(Saved data entries)
*** Block opens ***

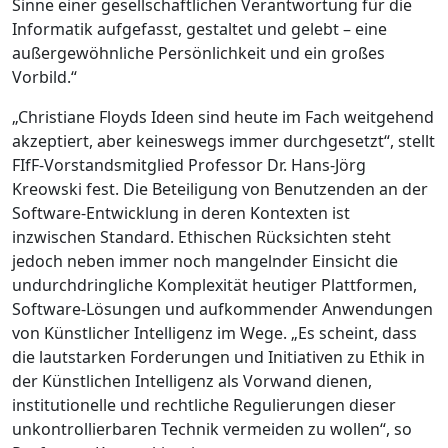
Sinne einer gesellschaftlichen Verantwortung für die
Informatik aufgefasst, gestaltet und gelebt – eine
außergewöhnliche Persönlichkeit und ein großes
Vorbild.“
„Christiane Floyds Ideen sind heute im Fach weitgehend
akzeptiert, aber keineswegs immer durchgesetzt“, stellt
FIfF-Vorstandsmitglied Professor Dr. Hans-Jörg
Kreowski fest. Die Beteiligung von Benutzenden an der
Software-Entwicklung in deren Kontexten ist
inzwischen Standard. Ethischen Rücksichten steht
jedoch neben immer noch mangelnder Einsicht die
undurchdringliche Komplexität heutiger Plattformen,
Software-Lösungen und aufkommender Anwendungen
von Künstlicher Intelligenz im Wege. „Es scheint, dass
die lautstarken Forderungen und Initiativen zu Ethik in
der Künstlichen Intelligenz als Vorwand dienen,
institutionelle und rechtliche Regulierungen dieser
unkontrollierbaren Technik vermeiden zu wollen“, so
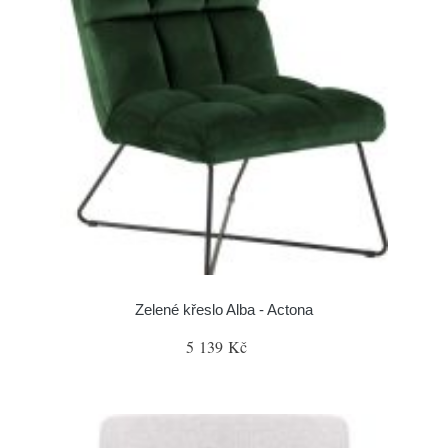
Zelené křeslo Alba - Actona
5 139 Kč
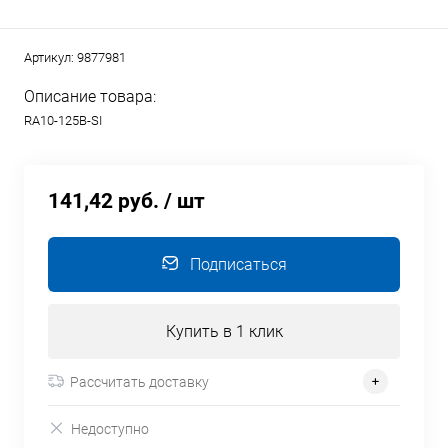
Артикул:
9877981
Описание товара:
RA10-125B-SI
141,42 руб.
/ шт
Подписаться
Купить в 1 клик
Рассчитать доставку
Недоступно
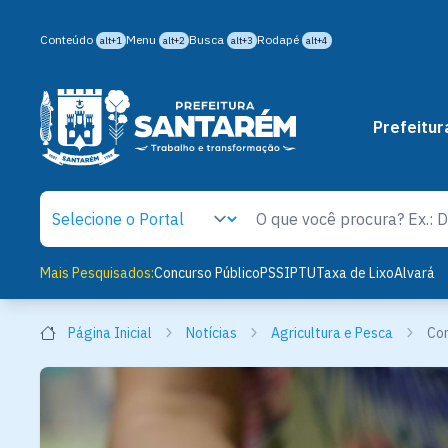
Conteúdo
Menu
Busca
Rodapé
alt+1
alt+2
alt+3
alt+4
Prefeitur
Mais Pesquisados:
Concurso Público
PSS
IPTU
Taxa de Lixo
Alvará
Página Inicial
Notícias
Agricultura e Pesca
Com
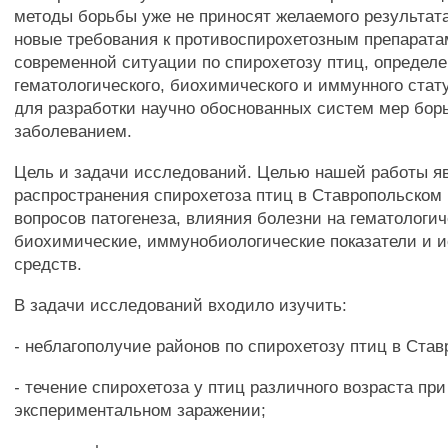
методы борьбы уже не приносят желаемого результат
новые требования к противоспирохетозным препарата
современной ситуации по спирохетозу птиц, определ
гематологического, биохимического и иммунного ста
для разработки научно обоснованных систем мер бор
заболеванием.
Цель и задачи исследований. Целью нашей работы я
распространения спирохетоза птиц в Ставропольском 
вопросов патогенеза, влияния болезни на гематологич
биохимические, иммунобиологические показатели и 
средств.
В задачи исследований входило изучить:
- неблагополучие районов по спирохетозу птиц в Став
- течение спирохетоза у птиц различного возраста при
экспериментальном заражении;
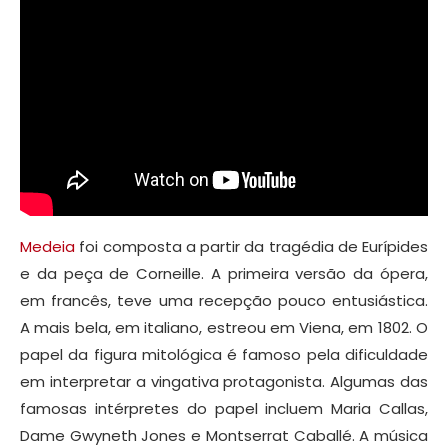
Medeia
foi composta a partir da tragédia de Eurípides
e da peça de Corneille. A primeira versão da ópera,
em francês, teve uma recepção pouco entusiástica.
A mais bela, em italiano, estreou em Viena, em 1802. O
papel da figura mitológica é famoso pela dificuldade
em interpretar a vingativa protagonista. Algumas das
famosas intérpretes do papel incluem Maria Callas,
Dame Gwyneth Jones e Montserrat Caballé. A música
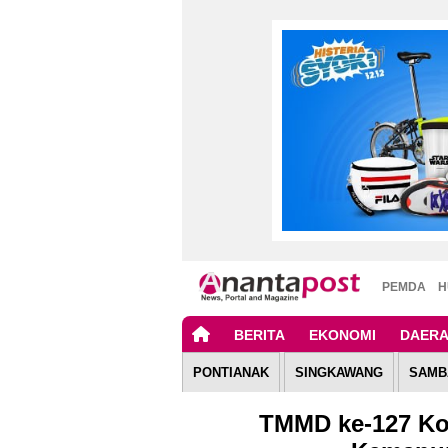
PEMDA
H
BERITA
EKONOMI
DAER
PONTIANAK
SINGKAWANG
SAMB
TMMD ke-127 Ko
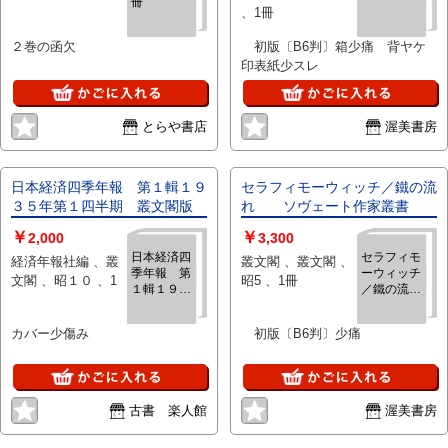
冊
、1冊
２巻の函欠
初版〔B6判〕箱少痛 背ヤケ
印表紙少スレ
とらや書店
渥美書房
日本経済四季年報 第１輯１９
セラフィモーウィッチ／鐵の流
３５年第１四半期 叢文閣版
れ ソヴェート作家叢書
￥
￥
2,000
3,300
日本経済四
セラフィモ
経済年報社編 、叢
叢文閣 、叢文閣 、
季年報 第
ーウィッチ
文閣 、昭１０ 、1
昭5 、1冊
１輯１９３
／鐵の流
５年第１四
れ ソヴ
半期 叢文
ェート作家
カバー少傷み
初版〔B6判〕少痛
閣版
叢書
古書 楽人館
渥美書房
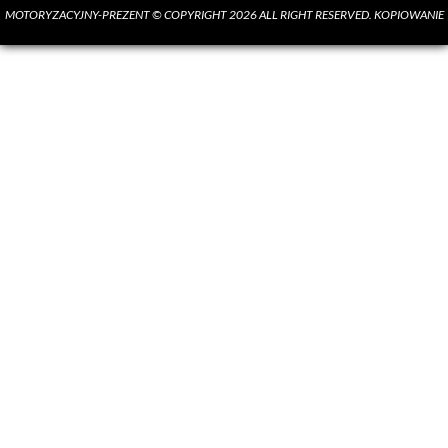
MOTORYZACYJNY-PREZENT © COPYRIGHT 2026 ALL RIGHT RESERVED. KOPIOWANIE
MATERIAŁÓW BEZ ZGODY AUTORA SUROWO ZABRONIONE.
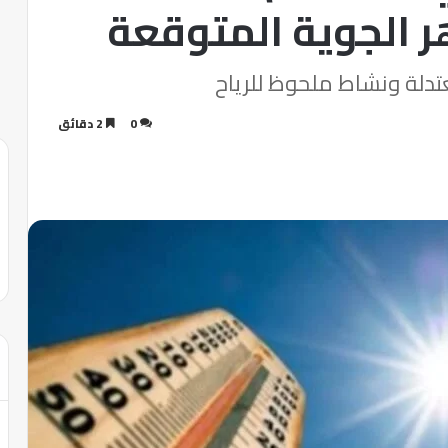
ر الجوية المتوقعة
دلة ونشاط ملحوظ للرياح
0
2 دقائق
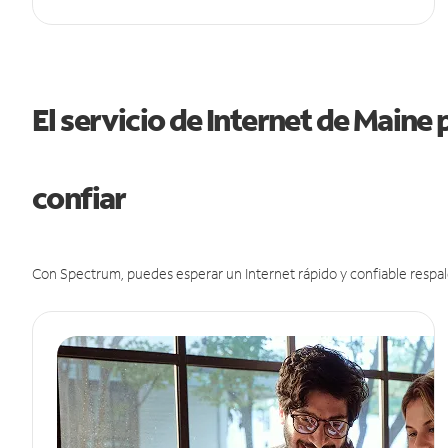
El servicio de Internet de Maine
confiar
Con Spectrum, puedes esperar un Internet rápido y confiable respal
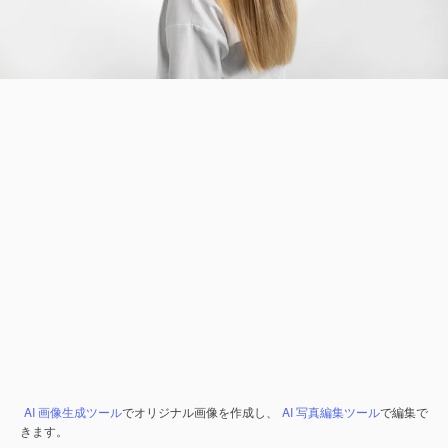
AI 画像生成ツール
でオリジナル画像を作成し、
AI 写真編集ツール
で編集で
きます。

*** Block closes ***

> WHAT THE EXERCISE ASKS
Copy out all the records above with "Medeia" renamed to "Medea" and nothing else changed, and leave the pictures out of your answer.

> EXERCISE SOLUTION
Sinne einer gesellschaftlichen Verantwortung für die
Informatik aufgefasst, gestaltet und gelebt – eine
außergewöhnliche Persönlichkeit und ein großes
Vorbild.“
„Christiane Floyds Ideen sind heute im Fach weitgehend
akzeptiert, aber keineswegs immer durchgesetzt“, stellt
FIfF-Vorstandsmitglied Professor Dr. Hans-Jörg
Kreowski fest. Die Beteiligung von Benutzenden an der
Software-Entwicklung in deren Kontexten ist
inzwischen Standard. Ethischen Rücksichten steht
jedoch neben immer noch mangelnder Einsicht die
undurchdringliche Komplexität heutiger Plattformen,
Software-Lösungen und aufkommender Anwendungen
von Künstlicher Intelligenz im Wege. „Es scheint, dass
die lautstarken Forderungen und Initiativen zu Ethik in
der Künstlichen Intelligenz als Vorwand dienen,
institutionelle und rechtliche Regulierungen dieser
unkontrollierbaren Technik vermeiden zu wollen“, so
Zelené křeslo Alba - Actona
5 139 Kč
Артикул:
9877981
Описание товара:
RA10-125B-SI
141,42 руб.
/ шт
Подписаться
Купить в 1 клик
Рассчитать доставку
Недоступно
Conteúdo
Menu
Busca
Rodapé
alt+1
alt+2
alt+3
alt+4
Prefeitur
Mais Pesquisados:
Concurso Público
PSS
IPTU
Taxa de Lixo
Alvará
Página Inicial
Notícias
Agricultura e Pesca
Com
методы борьбы уже не приносят желаемого результат
новые требования к противоспирохетозным препарата
современной ситуации по спирохетозу птиц, определ
гематологического, биохимического и иммунного ста
для разработки научно обоснованных систем мер бор
заболеванием.
Цель и задачи исследований. Целью нашей работы я
распространения спирохетоза птиц в Ставропольском 
вопросов патогенеза, влияния болезни на гематологич
биохимические, иммунобиологические показатели и 
средств.
В задачи исследований входило изучить:
- неблагополучие районов по спирохетозу птиц в Став
- течение спирохетоза у птиц различного возраста при
экспериментальном заражении;
Medea
foi composta a partir da tragédia de Eurípides
e da peça de Corneille. A primeira versão da ópera,
em francês, teve uma recepção pouco entusiástica.
A mais bela, em italiano, estreou em Viena, em 1802. O
papel da figura mitológica é famoso pela dificuldade
em interpretar a vingativa protagonista. Algumas das
famosas intérpretes do papel incluem Maria Callas,
Dame Gwyneth Jones e Montserrat Caballé. A música
PEMDA
H
BERITA
EKONOMI
DAER
PONTIANAK
SINGKAWANG
SAMB
TMMD ke-127 Ko
冊
、1冊
２巻の函欠
初版〔B6判〕箱少痛 背ヤケ
印表紙少スレ
とらや書店
渥美書房
日本経済四季年報 第１輯１９
セラフィモーウィッチ／鐵の流
３５年第１四半期 叢文閣版
れ ソヴェート作家叢書
￥
￥
2,000
3,300
日本経済四
セラフィモ
経済年報社編 、叢
叢文閣 、叢文閣 、
季年報 第
ーウィッチ
文閣 、昭１０ 、1
昭5 、1冊
１輯１９３
／鐵の流
５年第１四
れ ソヴ
半期 叢文
ェート作家
カバー少傷み
初版〔B6判〕少痛
閣版
叢書
古書 楽人館
渥美書房
MOTORYZACYJNY-PREZENT © COPYRIGHT 2026 ALL RIGHT RESERVED. KOPIOWANIE
MATERIAŁÓW BEZ ZGODY AUTORA SUROWO ZABRONIONE.
ر الجوية المتوقعة
دلة ونشاط ملحوظ للرياح
0
2 دقائق
El servicio de Internet de Maine
confiar
Con Spectrum, puedes esperar un Internet rápido y confiable respal
AI 画像生成ツール
でオリジナル画像を作成し、
AI 写真編集ツール
で編集で
きます。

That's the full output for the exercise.